■ Task description
Print each record below character for character.

*** Available data

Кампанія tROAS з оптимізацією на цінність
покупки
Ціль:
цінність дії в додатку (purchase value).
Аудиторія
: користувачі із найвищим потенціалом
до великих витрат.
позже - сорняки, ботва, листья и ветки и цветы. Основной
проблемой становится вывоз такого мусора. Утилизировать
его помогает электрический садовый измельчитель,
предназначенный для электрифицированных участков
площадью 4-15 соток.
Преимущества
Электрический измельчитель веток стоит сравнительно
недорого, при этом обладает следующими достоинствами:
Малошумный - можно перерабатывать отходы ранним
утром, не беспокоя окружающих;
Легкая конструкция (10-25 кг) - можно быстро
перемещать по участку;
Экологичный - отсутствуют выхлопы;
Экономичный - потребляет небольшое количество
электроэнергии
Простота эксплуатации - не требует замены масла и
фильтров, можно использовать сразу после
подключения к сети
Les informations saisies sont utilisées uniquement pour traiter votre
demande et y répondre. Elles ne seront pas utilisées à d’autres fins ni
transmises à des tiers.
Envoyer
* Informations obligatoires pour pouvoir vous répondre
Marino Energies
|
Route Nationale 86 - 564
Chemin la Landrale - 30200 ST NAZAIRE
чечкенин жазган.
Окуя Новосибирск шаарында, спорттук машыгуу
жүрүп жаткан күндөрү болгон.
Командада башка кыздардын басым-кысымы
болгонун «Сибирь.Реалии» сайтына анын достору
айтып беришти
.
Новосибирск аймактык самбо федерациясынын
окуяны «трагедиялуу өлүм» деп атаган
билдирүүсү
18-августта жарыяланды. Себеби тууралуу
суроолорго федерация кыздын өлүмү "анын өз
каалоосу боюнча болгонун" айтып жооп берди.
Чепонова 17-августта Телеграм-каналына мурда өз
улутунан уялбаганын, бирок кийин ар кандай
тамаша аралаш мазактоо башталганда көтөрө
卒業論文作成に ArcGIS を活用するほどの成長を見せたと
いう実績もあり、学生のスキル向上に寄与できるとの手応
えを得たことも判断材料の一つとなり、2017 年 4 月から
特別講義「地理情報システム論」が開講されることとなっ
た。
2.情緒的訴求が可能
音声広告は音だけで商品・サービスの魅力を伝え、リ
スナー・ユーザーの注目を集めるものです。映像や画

******

■ Answer to this problem
Кампанія tROAS з оптимізацією на цінність
покупки
Ціль:
цінність дії в додатку (purchase value).
Аудиторія
: користувачі із найвищим потенціалом
до великих витрат.
позже - сорняки, ботва, листья и ветки и цветы. Основной
проблемой становится вывоз такого мусора. Утилизировать
его помогает электрический садовый измельчитель,
предназначенный для электрифицированных участков
площадью 4-15 соток.
Преимущества
Электрический измельчитель веток стоит сравнительно
недорого, при этом обладает следующими достоинствами:
Малошумный - можно перерабатывать отходы ранним
утром, не беспокоя окружающих;
Легкая конструкция (10-25 кг) - можно быстро
перемещать по участку;
Экологичный - отсутствуют выхлопы;
Экономичный - потребляет небольшое количество
электроэнергии
Простота эксплуатации - не требует замены масла и
фильтров, можно использовать сразу после
подключения к сети
Les informations saisies sont utilisées uniquement pour traiter votre
demande et y répondre. Elles ne seront pas utilisées à d’autres fins ni
transmises à des tiers.
Envoyer
* Informations obligatoires pour pouvoir vous répondre
Marino Energies
|
Route Nationale 86 - 564
Chemin la Landrale - 30200 ST NAZAIRE
чечкенин жазган.
Окуя Новосибирск шаарында, спорттук машыгуу
жүрүп жаткан күндөрү болгон.
Командада башка кыздардын басым-кысымы
болгонун «Сибирь.Реалии» сайтына анын достору
айтып беришти
.
Новосибирск аймактык самбо федерациясынын
окуяны «трагедиялуу өлүм» деп атаган
билдирүүсү
18-августта жарыяланды. Себеби тууралуу
суроолорго федерация кыздын өлүмү "анын өз
каалоосу боюнча болгонун" айтып жооп берди.
Чепонова 17-августта Телеграм-каналына мурда өз
улутунан уялбаганын, бирок кийин ар кандай
тамаша аралаш мазактоо башталганда көтөрө
卒業論文作成に ArcGIS を活用するほどの成長を見せたと
いう実績もあり、学生のスキル向上に寄与できるとの手応
えを得たことも判断材料の一つとなり、2017 年 4 月から
特別講義「地理情報システム論」が開講されることとなっ
た。
2.情緒的訴求が可能
音声広告は音だけで商品・サービスの魅力を伝え、リ
スナー・ユーザーの注目を集めるものです。映像や画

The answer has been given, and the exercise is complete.